Treatment Fields > Radiology

What is Dupuytren’s disease?

Dupuytren’s disease involves the layer of fibrous tissue, called fascia that lies just below the skin of the palm. The palmar fascia reaches the upper area of the palm, where it separates into bands that extend into the fingers. These are called pretendinous bands. In Morbus Dupuytren, the fascia begins to thicken and produce visual changes in the palm. Many of these changes are caused by excess Collagen A protein that is normally part of many tissues in the body, like skin and fascia, build up in the fascia. An early sign of Dupuytren’s disease is the appearance of a lump, called a nodule, at the base of the finger , over the pretendinous band. As the disease progresses, fascia that extend into the fingers becomes involved, forming a rope-like cord that eventually pulls the finger downward resulting in a function deficit. This is called a finger contracture. Progression of Morbus Dupuytren is explained in more detail by your physician.

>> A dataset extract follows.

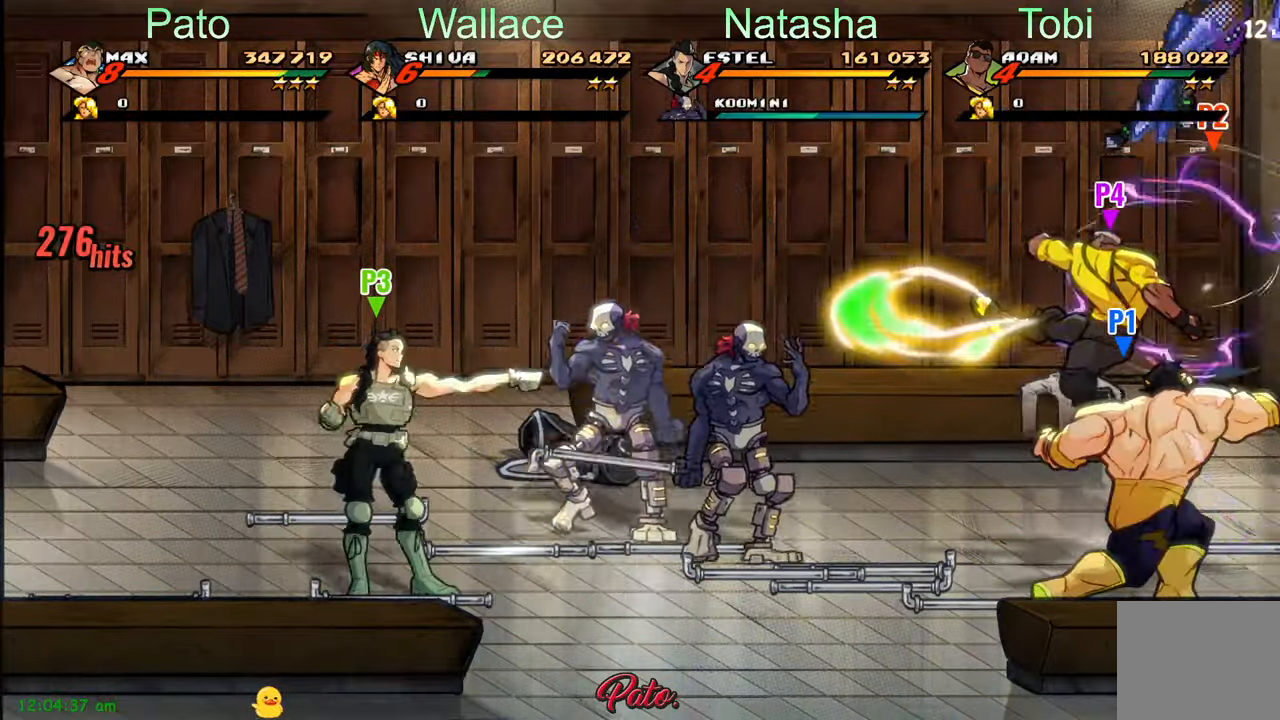
{"buttons": [], "left_stick": "center", "events": [[50, "Y", "up"], [317, "L1", "down"], [317, "L2", "down"], [433, "L1", "up"], [433, "L2", "up"]]}
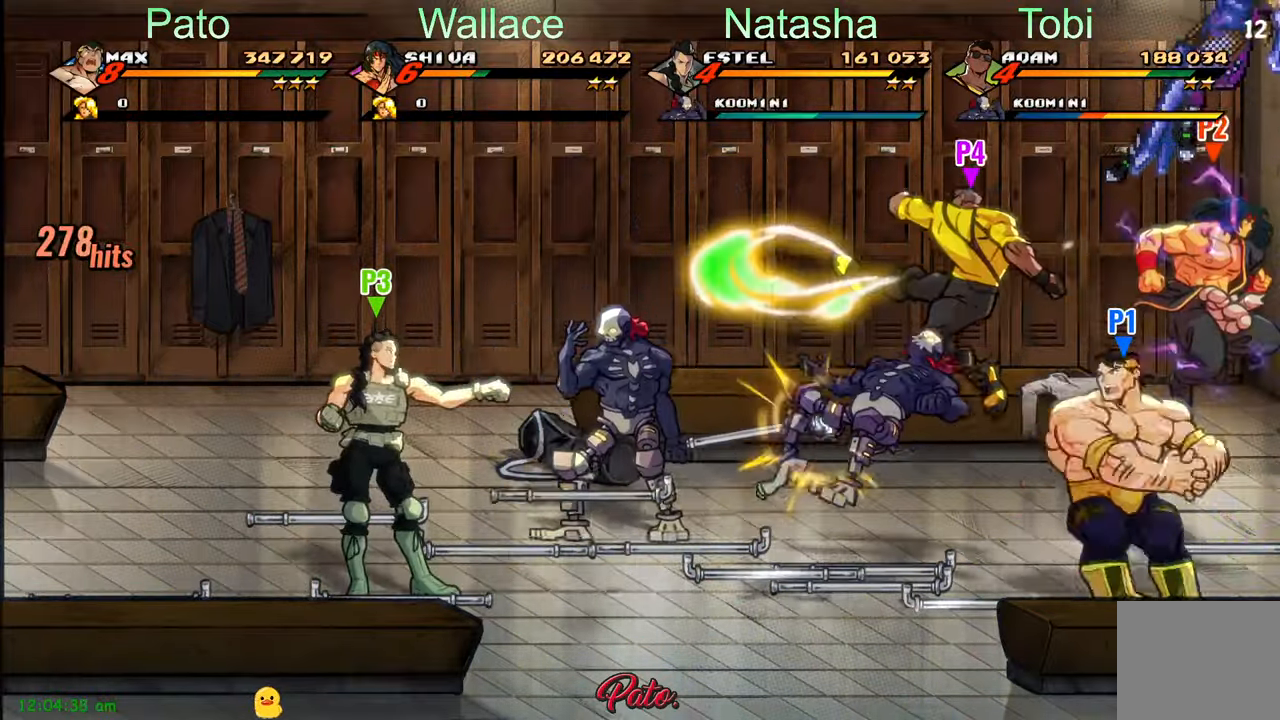
{"buttons": ["DPAD_LEFT"], "left_stick": "center", "events": [[17, "DPAD_LEFT", "down"], [83, "DPAD_UP", "down"], [233, "DPAD_UP", "up"]]}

Dupuytren’s disease can affect one hand or both. It most commonly affects the 4th or ring finger and the little finger (5th). Contracture of the middle finger may also occur, but is less common. Index finger and thumb are rarely involved.

Who gets Dupuytren’s disease?
Dupuytren’s disease occurs predominantly in men. Although symptoms can appear between the age of 20 to 30, they typically do not appear until later. It usually affects men over the age of 50 and women over the age of 60. Dupuytren’s disease is more prevalent among individuals in Northern Europe but is also known in many other racial groups.

Causes of Dupuytren’s Disease:
The cause of Dupuytren’s disease is unknown. Genetic factors (family history) predispose some individuals to the disease. The influence of family history does not appear to be due to factors such as shared types of work. Individuals with strong family history of Dupuytren tend to develop signs of the disease at younger ages than those with no family history. Those with strong family history also tend to have more severe disease involving multiple fingers and both hands. Although genetics may be an important determinant for some individuals who develop Dupuytren’s disease, inheritable factors do not account for all cases. There are other factors that may increase the risk of Dupuytren’s disease, but a causal relationship has not been established.
These other factors include:

  • Diabetes , alcohol consumption, smoking, manual work and exposure to manual vibrations (e.g., from a jackhammer), Injury to the hand, epilepsy etc.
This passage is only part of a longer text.